Equivalent to half of a penny per $100 of assessed property value — about $25 a year for the owner of a $500,000 house —  the tax is expected to generate between $1 million and $2 million a year, according to the New York Times. That revenue will go toward expanding afterschool arts education programming as well as directly funding creative activities across disciplines, from music and dance to folk arts and historic preservation.

In Virginia, residents in six counties voted on measures to decide the fate of several local Confederate monuments. As the country reckons with its history of racist violence, the presence of public statues that commemorate that past has been called into question and become an increasingly hot-button issue in the former capital of the Confederacy.

Based on these ballot results, however, a number of monuments won’t budge anytime soon. The majority of residents in Halifax, Warren, Tazewell, and Franklin counties voted no on referendums proposing to relocate Confederate statues from their localities, and more than half of voters in Charles City County voted not to remove two Civil War monuments. In Lunenburg County, 71% voted yes to keep a statue of a Confederate soldier, erected in 1968, at its current location in the courthouse’s lawn. (All were rural counties, and perhaps unsurprisingly, only one of them — Charles City — went bright red in the presidential election.)

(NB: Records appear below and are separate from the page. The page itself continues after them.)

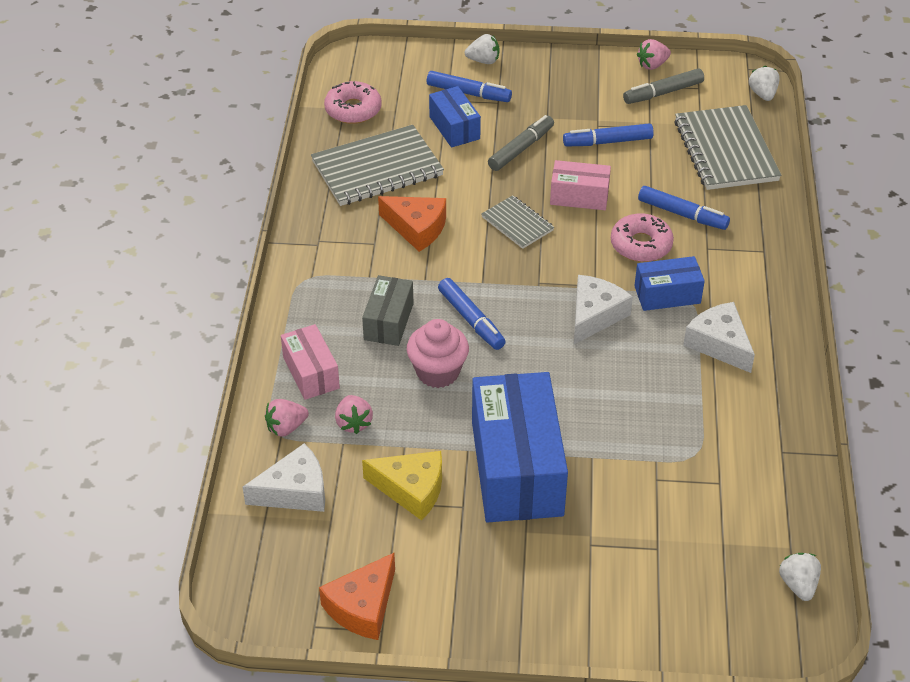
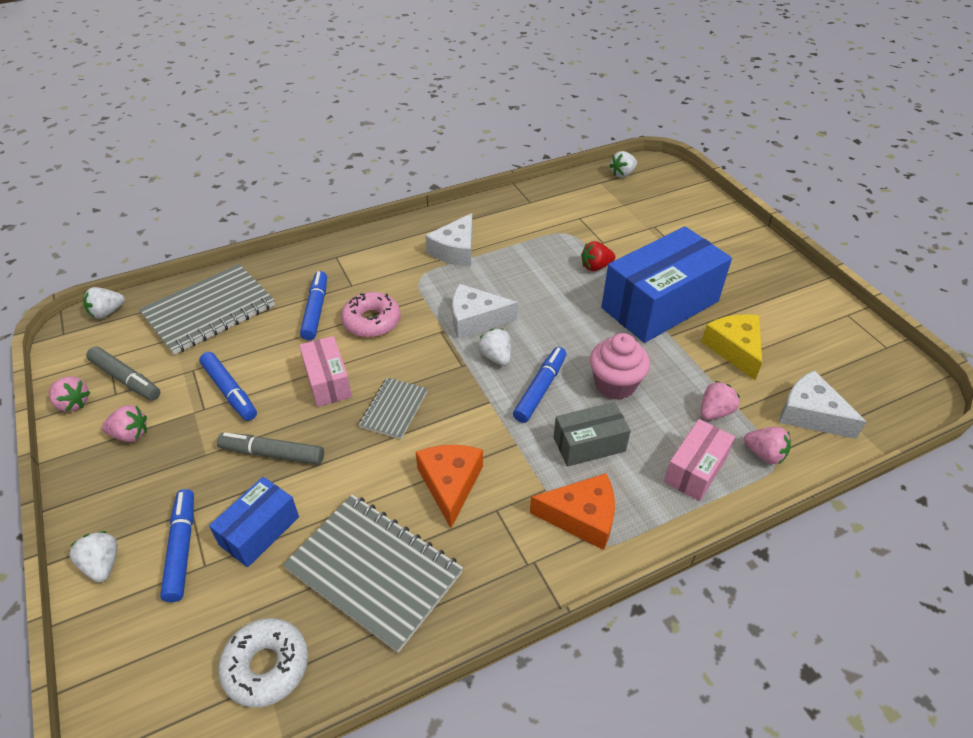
camera: 120 degrees left, 0 degrees up
(353, 110) = (266, 666): pink donut -> white donut
(363, 606) = (845, 331): orange cheese -> orange cheese (581, 517)
(532, 308) = (496, 357): none -> white strawberry
(596, 87) = (130, 434): none -> pink strawberry
(615, 448) = (595, 267): none -> red strawberry
(667, 295) = (422, 289): blue box -> none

Prior to 2020, local governments in the Commonwealth did not have the authority to dismantle Confederate statues. After Democrats took control of both the state House and Senate in 2019, they gave localities permission to dismantle Confederate statues, though they still face procedural hurdles that make it harder to do so. While more progressive cities like Richmond and Norfolk expedited the removal of several monuments this year in the midst of protests, the six aforementioned counties asked residents to weigh in on the ballot instead. The referendums are non-binding, however, meaning local boards could choose to go against voters’ wishes.

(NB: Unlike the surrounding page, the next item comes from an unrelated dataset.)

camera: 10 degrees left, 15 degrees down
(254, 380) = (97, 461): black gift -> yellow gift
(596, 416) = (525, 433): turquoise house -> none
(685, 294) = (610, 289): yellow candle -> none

Two counties in south Arkansas, a historically Republican state, also voted to keep Confederate monuments in place. Based on the results of the ballot measure, statues outside the Union County courthouse in El Dorado and the Ouachita County courthouse in Camden will still stand.

Elsewhere in the South, a related proposition was on the ballot. In Mississippi, Ballot Measure Three gave residents a chance to vote on the state’s new flag design. Until this year, Mississippi was the last state in the country whose flag featured a blue saltire dotted with 13 white stars — the recognizable emblem of the Confederacy and a popular insignia of white supremacist groups. In June, the House and Senate passed a bill to immediately retire the state flag. Mississippians voted overwhelmingly in favor of the new design, which depicts a magnolia blossom, the state flower, surrounded by 20 stars representing the 20th state in the union. A gold five-point star recognizes Mississippi’s Indigenous tribes.

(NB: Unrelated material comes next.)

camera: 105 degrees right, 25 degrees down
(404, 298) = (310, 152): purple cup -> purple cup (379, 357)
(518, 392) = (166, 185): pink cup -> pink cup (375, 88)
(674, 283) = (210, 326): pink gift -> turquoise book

Other ballot measures affecting the way the US revisits and revises its past include Question One in Rhode Island, which proposed removing the words “Providence Plantations” from the state’s official name. The measure passed with 52.8% of the vote, a narrow victory, but a marked shift from 2010 when 78% of Rhode Islanders rejected the change.

It’s worth noting that although museums and nonprofits are generally expected to remain nonpartisan, they are allowed to engage in election advocacy — and can openly support or oppose policies that might impact the sector. The American Alliance of Museums’s “Guide to Election Year Activities,” museums specifically mentions ballot measures, such as initiatives to set aside sales tax for cultural organizations, as an area where museums can make their voices heard.